Le modèle allemand utilise quatre catégories de travail en fonction de l'intensité physique et permet de classer les patients en fonction de leur capacité à l'effort.
L'approche espagnole se fait en trois étapes intégrant pour la cardiopathie ischémique la technique de revascularisation, la fraction d'éjection et le stresstest, pour définir une capacité de travail.
La technique italienne consiste à mesurer la VO2 pendant la journée, une consommation située entre 35 et 70 % permet de réorienter facilement les patients.
Aux états-Unis, des tables reliant METs et type de travail sont utilisées.

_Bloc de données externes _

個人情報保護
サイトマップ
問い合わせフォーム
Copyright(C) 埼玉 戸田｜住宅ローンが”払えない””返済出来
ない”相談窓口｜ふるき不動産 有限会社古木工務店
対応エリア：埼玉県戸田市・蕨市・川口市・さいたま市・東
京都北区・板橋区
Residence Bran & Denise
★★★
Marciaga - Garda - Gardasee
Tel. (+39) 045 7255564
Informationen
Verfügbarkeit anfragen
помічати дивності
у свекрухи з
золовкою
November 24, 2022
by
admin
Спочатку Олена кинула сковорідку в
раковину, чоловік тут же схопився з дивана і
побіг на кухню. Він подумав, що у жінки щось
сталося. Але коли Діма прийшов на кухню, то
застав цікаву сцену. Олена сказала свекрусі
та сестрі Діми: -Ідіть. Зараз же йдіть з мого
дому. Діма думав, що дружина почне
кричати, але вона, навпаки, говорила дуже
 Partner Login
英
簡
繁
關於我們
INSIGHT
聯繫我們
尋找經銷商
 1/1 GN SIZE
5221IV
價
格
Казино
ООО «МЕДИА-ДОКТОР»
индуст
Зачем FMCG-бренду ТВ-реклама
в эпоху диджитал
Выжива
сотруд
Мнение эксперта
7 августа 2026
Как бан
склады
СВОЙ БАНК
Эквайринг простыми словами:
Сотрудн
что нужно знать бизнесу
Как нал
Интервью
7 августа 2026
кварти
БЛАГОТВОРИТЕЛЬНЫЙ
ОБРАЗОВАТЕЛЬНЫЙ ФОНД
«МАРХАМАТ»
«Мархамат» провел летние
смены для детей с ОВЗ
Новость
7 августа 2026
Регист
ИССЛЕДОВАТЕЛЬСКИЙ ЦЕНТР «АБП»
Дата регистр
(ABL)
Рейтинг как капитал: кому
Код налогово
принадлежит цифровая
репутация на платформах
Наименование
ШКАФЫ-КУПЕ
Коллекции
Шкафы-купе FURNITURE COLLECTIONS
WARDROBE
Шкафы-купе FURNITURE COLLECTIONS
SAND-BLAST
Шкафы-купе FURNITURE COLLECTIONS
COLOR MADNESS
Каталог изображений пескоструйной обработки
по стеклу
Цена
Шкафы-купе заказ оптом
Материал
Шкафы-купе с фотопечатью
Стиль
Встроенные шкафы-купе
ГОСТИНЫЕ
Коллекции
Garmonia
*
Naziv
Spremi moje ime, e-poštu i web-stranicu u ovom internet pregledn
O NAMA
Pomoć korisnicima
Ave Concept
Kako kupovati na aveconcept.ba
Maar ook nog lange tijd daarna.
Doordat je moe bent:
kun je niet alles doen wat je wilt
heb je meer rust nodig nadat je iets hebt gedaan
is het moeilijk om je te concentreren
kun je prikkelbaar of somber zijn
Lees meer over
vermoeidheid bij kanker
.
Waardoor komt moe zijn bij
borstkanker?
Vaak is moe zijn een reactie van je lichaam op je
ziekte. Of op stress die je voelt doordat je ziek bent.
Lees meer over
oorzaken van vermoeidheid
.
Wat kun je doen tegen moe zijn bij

La Société Européenne de Revalidation cardiaque propose l'utilisation de test psychométrique (Eur JP Cardio, 2019, 20, 1358-1369).
Pour conclure, elle propose d'établir un plan individuel à multiples facettes.
Il faut d'abord établir une stadification du risque individuel, une concertation multiprofessionnelle, une consultation psychosociale, un contact direct avec l'employeur afin d'établir par la suite une stratégie. L'implication des membres de la famille, la révision de la sécurité financière et la création de recommandation exacte en cas d'échec du retour au travail.
Revalidation cardiaque et réintégration professionnelle : implications pour le système de soins de santé
Lutgart Braeckman, UGent, faculté de médecine et sciences de la santé > Département de santé publique et soins de santé primaires
Notre dernière oratrice, le professeur Lutgart Braeckman, a commencé par ses messages-clés :
- Le travail est bénéfique pour le travailleur.
- Il faut s'interroger sur les motivations et les barrières à reprendre.
- La législation reste complexe.
- Les écarts entre exigences et capacités ou compétences doivent être analysées.
- Différentes étapes existent.
- Plus de communication est indispensable.
Divers constats sont ensuite évoqués:
- L'implication de la revalidation cardiaque permet un haut taux de succès, mais la durée a un impact important, 50 % de succès si l'interruption de travail se situe entre 3 et 6 mois, elle tombe sous les 20 % si la durée d'incapacité excède 12 mois.
- Les facteurs bio-psycho-sociaux sont très importants.
- La coordination entre les différents acteurs et la multidisciplinarité sont importantes.
- La législation belge est complexe.
- Des directives européennes existent depuis 1996, elles vont office de texte légaux, elles intègrent l'établissement d'un niveau de risque, la surveillance (obligatoire et optionnelle) et la promotion.
Au niveau fédéral belge, une nouvelle législation a été publiée en 2016 (BeSWIC), elle permet une réintégration informelle avec consultation d'avis avant la reprise du travail, suivie d'une examen après quatre semaines de travail.
Il s'agit d'un trajet de soins non obligatoire, pouvant comprendre jusqu'à cinq étapes incluant différentes actions.
Elle a ensuite présenté deux cas cliniques, le premier impliquant un jeune patient porteur d'un stimulateur cardiaque clarkiste de profession utilisant des batteries et du matériel de recharge.
Le second concerne une femme de 54 ans présentant une insuffisance cardiaque sur myocardite.
Tous deux ont repris progressivement et de manière adaptées leurs habitudes professionnelles.
En Belgique, nous suivons les directives législative européennes par étapes permettant une réinsertion professionnelle progressive. L'implication du cardiologue, du médecin du travail et de l'employeur permet une approche progressive.
Notre dernière oratrice a ensuite brièvement abordé la question du permis de conduire.
Deux groupes de permis existent: le groupe 1 exige l'aval du cardiologue uniquement et le groupe 2 exige la coordination du cardiologue et du médecin du travail.
Un projet européen, nommé 'Druid', est à l'étude.
Enfin, si des questions subsistent, le site internet du Ministère de la santé recéle de beaucoup d'informations.
Pour trouver un médecin du travail visiter le site COPREV.
En conclusion, 'vive la reva et la motivation des patients'.